Somalia remains in a state of “chronic catastrophe” with two million people in need of humanitarian assistance, high levels of internal displacement and indications that a creeping drought could push more people into hunger, the senior United Nations relief official for the country said today.
“Somalia has been in crisis for some 20 years and the impact of the long-term crisis which is again now being threatened by acute drought conditions is of great concern to the international community and the United Nations in particular,” Mark Bowden, the UN Resident and Humanitarian Coordinator for Somalia, told reporters at UN Headquarters.

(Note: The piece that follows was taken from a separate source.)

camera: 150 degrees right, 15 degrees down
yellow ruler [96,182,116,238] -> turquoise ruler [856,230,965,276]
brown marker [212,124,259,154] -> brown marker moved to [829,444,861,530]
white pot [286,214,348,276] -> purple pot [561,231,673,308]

He said conditions in camps accommodating the country’s 1.46 million internally displaced persons (IDPs) are unacceptable, with people in those settlements having little access to sanitation and health facilities, despite great efforts by humanitarian agencies to improve the situation.

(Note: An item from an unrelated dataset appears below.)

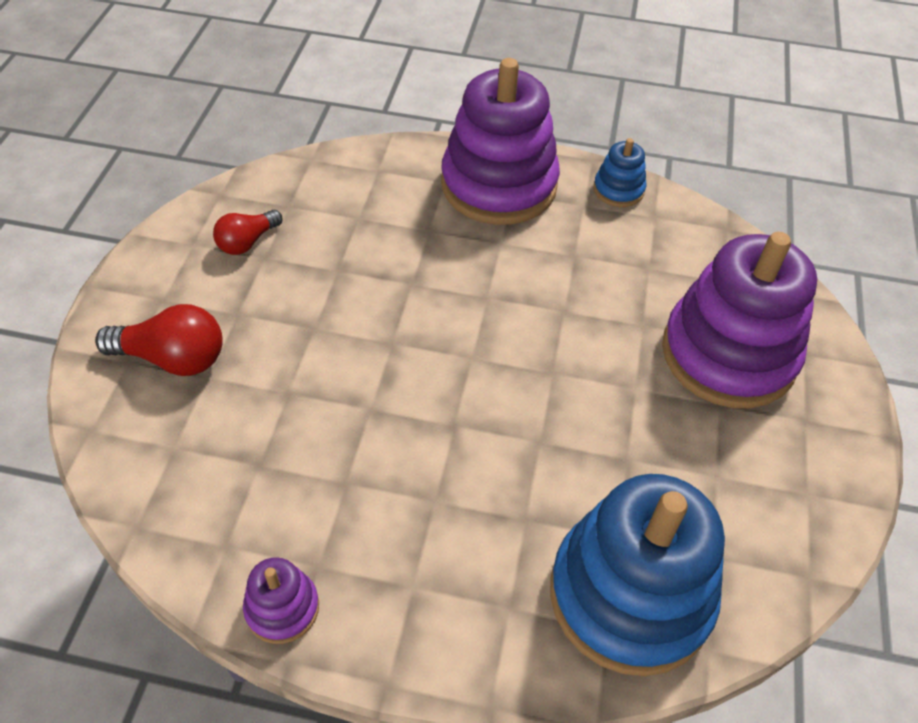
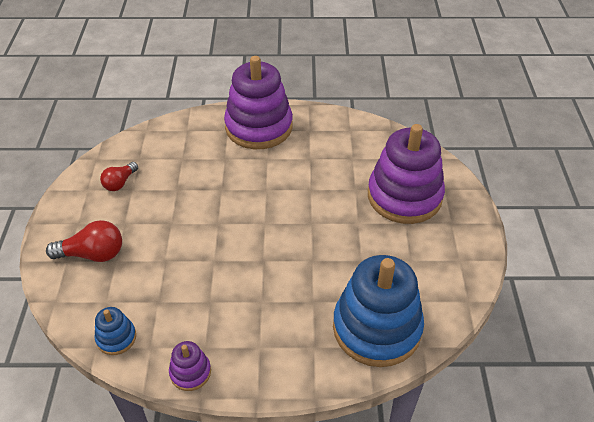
camera: 10 degrees left, 5 degrees down
blue stacking toy [593,138,646,207] -> blue stacking toy moved to [95,307,136,355]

“There is still a very considerable need for the international community to fully meet the needs of the IDPs in Somalia,” Mr. Bowden said.
He said the La Niña weather pattern forecast for next year is likely to lead to drought conditions and worsen the humanitarian situation for Somalia’s agro-pastoralist communities who lost most of their assets during the past five seasons of drought, and who were beginning to recover due to a better harvest earlier this year. Drought conditions could be followed by floods from heavy rainfall, a common phenomenon in Somalia, he added.
Despite the difficult conditions that humanitarian agencies face due to conflict in Somalia, Mr. Bowden noted that there is still considerable access for aid groups across the country as whole, and in most areas where people are in need.
“The difficulties that we do face are in terms of getting food assistance to all the population in Somalia,” he said. “The issue of food availability I think is something that will be a major concern. We are trying to address that by putting greater emphasis on meeting health, water and sanitation needs to better protect the nutritional status of children,” he said.
Earlier this year, one of the insurgent groups fighting against Somalia’s Transitional Federal Government prevented the UN World Food Programme (WFP) from distributing food in some areas, accusing the agency of undermining local farmers by giving imported food for free.
UN agencies and their partners have appealed for $530 million to fund humanitarian operations for Somalia next year.
“We can deliver despite the challenges if we are supported,” said Kiki Gbeho, the head of the UN Office for the Coordination of Humanitarian Affairs (OCHA) in Somalia.
Mr. Bowden said that the presence of international relief agencies is increasing in the self-declared “Republic of Somaliland” in the northwest, and in the self-declared autonomous region known as Puntland, which remain relatively calm compared to volatile southern Somalia.
The Horn of Africa country has been without a fully functioning central government and has been wracked by factional warfare since the toppling of the government in 1991.